Aktiv am Stuhl seines Mentors zu sägen, würde Gonzalez nicht einmal im Traum einfallen. Dafür profitiert er selbst noch viel zu sehr von der Zusammenarbeit mit Reneses, der in Spanien alles gewonnen hat, was es zu gewinnen gibt. „Er hat 50 Jahre Erfahrung als Basketball-Coach", sagte Gonzalez, der vor allem von der Wissbegierde seines Chefs erstaunt ist: „Aíto bleibt ja nicht auf dem Standard, den er hat. Er interessiert sich für alles Neue." Auch deshalb wagte sich Reneses vor dreieinhalb Jahren in sein erstes Auslands-Abenteuer – für Alba war es ein Glücksgriff. Die Verantwortlichen freuen sich über die Rückkehr des Cheftrainers, denn die Krankheit verlief bei ihm leider nicht symptomfrei.
Corona hat Alba fest im Griff. Es gibt immer wieder Erkrankungen im Team, alleine im Oktober des vergangenen Jahres waren es sieben. Das Team musste bereits in Quarantäne, was die Probleme im Spielplan noch größer werden ließ. Alba muss nahezu jeden dritten Tag ein Spiel in der Bundesliga, im Pokal oder in der Euro League bestreiten. Zahlreiche Verletzungen sind die Folge, Alba ging zuletzt auf dem Zahnfleisch. Bei den Niederlagen in der Euro League gegen Armani Mailand (70:84), Anadolu Efes Istanbul (76:84) und Maccabi Tel Aviv (73:85) war von körperlicher Frische kaum etwas zu sehen. Die Albatrosse kamen oft einen Schritt zu spät – und im Angriff fehlte die Konzentration.

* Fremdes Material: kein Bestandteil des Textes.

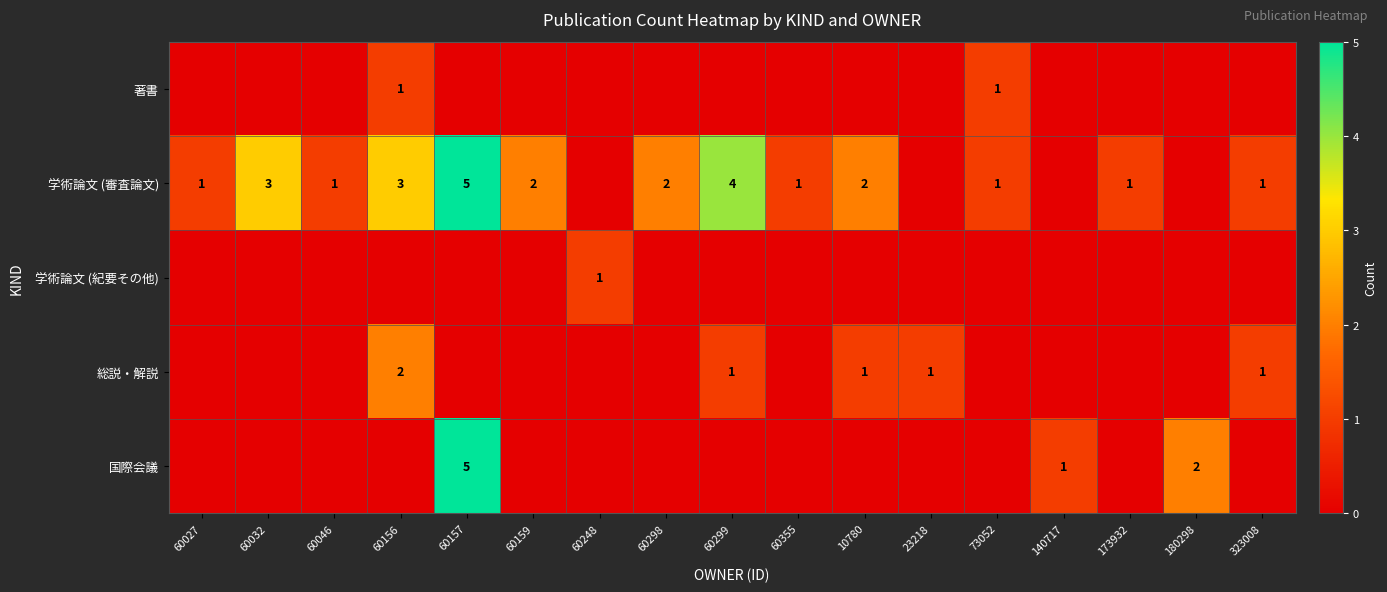

What is the maximum value shown in the chart?

5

Die schlimmste Phase könnte nun vorbei sein, denn viele angeschlagene Spieler sind wieder dabei. Gegen Braunschweig feierte Marcus Eriksson nach Knöchelproblemen sein Comeback, dem Schweden gelangen dabei sogar acht Punkte. Spielmacher Peyton Siva hat seine Oberschenkelprobleme überwunden, Power Forward Sikma befindet sich nach einer ähnlichen Verletzung auch wieder auf dem Weg zu alter Form. Doch das Wichtigste bei Alba ist, dass es Aíto Garcia Reneses wieder besser geht. So sehr sich sein Assistent auch bewährt hat, in Berlin wissen sie ganz genau, dass Reneses eine ganz andere Qualität und Erfahrung mitbringt. Von der soll auch sein designierter Nachfolger noch eine Weile profitieren.